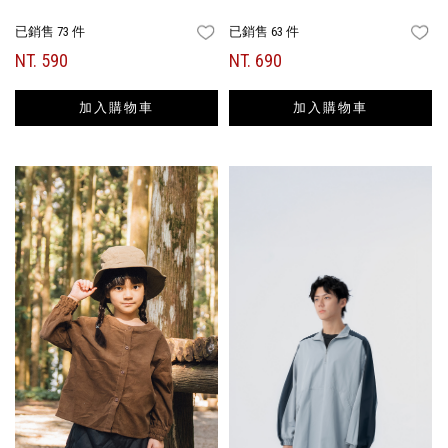
已銷售 73 件
已銷售 63 件
FAVORITES
FA
NT. 590
NT. 690
加入購物車
加入購物車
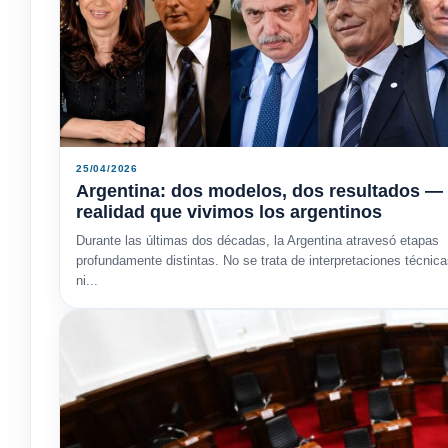
25/04/2026
Argentina: dos modelos, dos resultados — 
realidad que vivimos los argentinos
Durante las últimas dos décadas, la Argentina atravesó etapas
profundamente distintas. No se trata de interpretaciones técnic
ni...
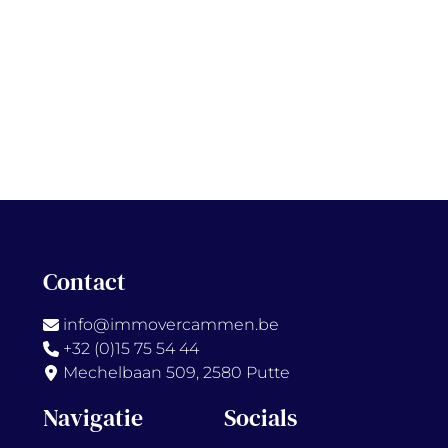
Contact
info@immovercammen.be
+32 (0)15 75 54 44
Mechelbaan 509, 2580 Putte
Navigatie
Socials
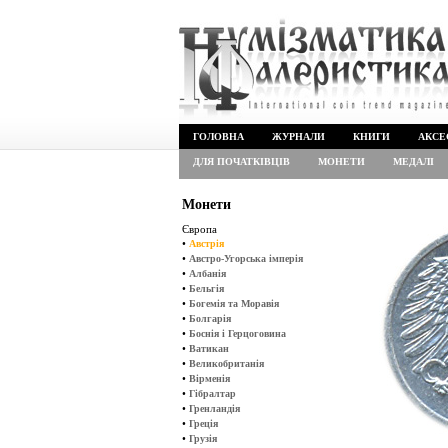
ГОЛОВНА
ЖУРНАЛИ
КНИГИ
АКСЕ
ДЛЯ ПОЧАТКІВЦІВ
МОНЕТИ
МЕДАЛІ
Монети
Європа
•
Австрія
•
Австро-Угорська імперія
•
Албанія
•
Бельгія
•
Богемія та Моравія
•
Болгарія
•
Боснія і Герцоговина
•
Ватикан
•
Великобританія
•
Вірменія
•
Гібралтар
•
Гренландія
•
Греція
•
Грузія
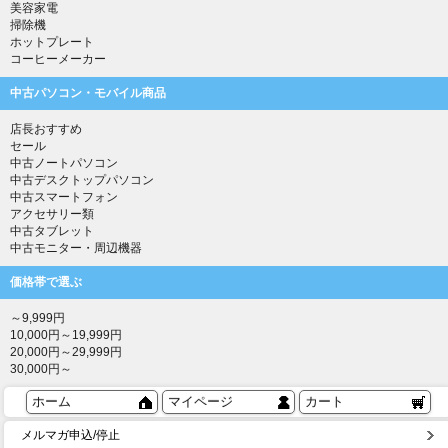
美容家電
掃除機
ホットプレート
コーヒーメーカー
中古パソコン・モバイル商品
店長おすすめ
セール
中古ノートパソコン
中古デスクトップパソコン
中古スマートフォン
アクセサリー類
中古タブレット
中古モニター・周辺機器
価格帯で選ぶ
～9,999円
10,000円～19,999円
20,000円～29,999円
30,000円～
ホーム
マイページ
カート
メルマガ申込/停止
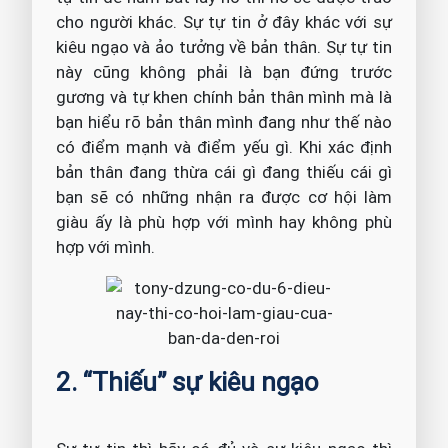
cho người khác. Sự tự tin ở đây khác với sự
kiêu ngạo và ảo tưởng về bản thân. Sự tự tin
này cũng không phải là bạn đứng trước
gương và tự khen chính bản thân mình mà là
bạn hiểu rõ bản thân mình đang như thế nào
có điểm mạnh và điểm yếu gì. Khi xác định
bản thân đang thừa cái gì đang thiếu cái gì
bạn sẽ có những nhận ra được cơ hội làm
giàu ấy là phù hợp với mình hay không phù
hợp với mình.
2. “Thiếu” sự kiêu ngạo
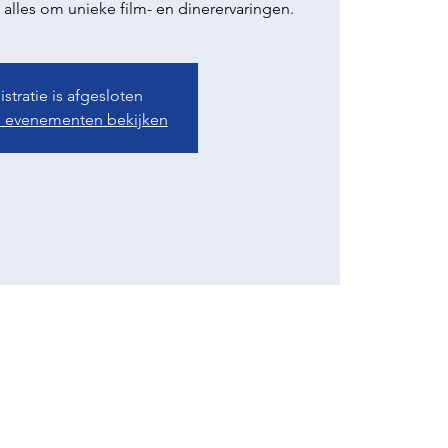
stratie is afgesloten
 evenementen bekijken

+--

◆ Work order:
Could the stretch from the line with "Argentina: dos modelos, dos resultados —" through the line with "中古パソコン・モバイル商品" in the listing above be restated word for word, minus the pictures?

◆ Output for this task:
Argentina: dos modelos, dos resultados — 
realidad que vivimos los argentinos
Durante las últimas dos décadas, la Argentina atravesó etapas
profundamente distintas. No se trata de interpretaciones técnic
ni...
Contact
info@immovercammen.be
+32 (0)15 75 54 44
Mechelbaan 509, 2580 Putte
Navigatie
Socials
ГОЛОВНА
ЖУРНАЛИ
КНИГИ
АКСЕ
ДЛЯ ПОЧАТКІВЦІВ
МОНЕТИ
МЕДАЛІ
Монети
Європа
•
Австрія
•
Австро-Угорська імперія
•
Албанія
•
Бельгія
•
Богемія та Моравія
•
Болгарія
•
Боснія і Герцоговина
•
Ватикан
•
Великобританія
•
Вірменія
•
Гібралтар
•
Гренландія
•
Греція
•
Грузія
美容家電
掃除機
ホットプレート
コーヒーメーカー
中古パソコン・モバイル商品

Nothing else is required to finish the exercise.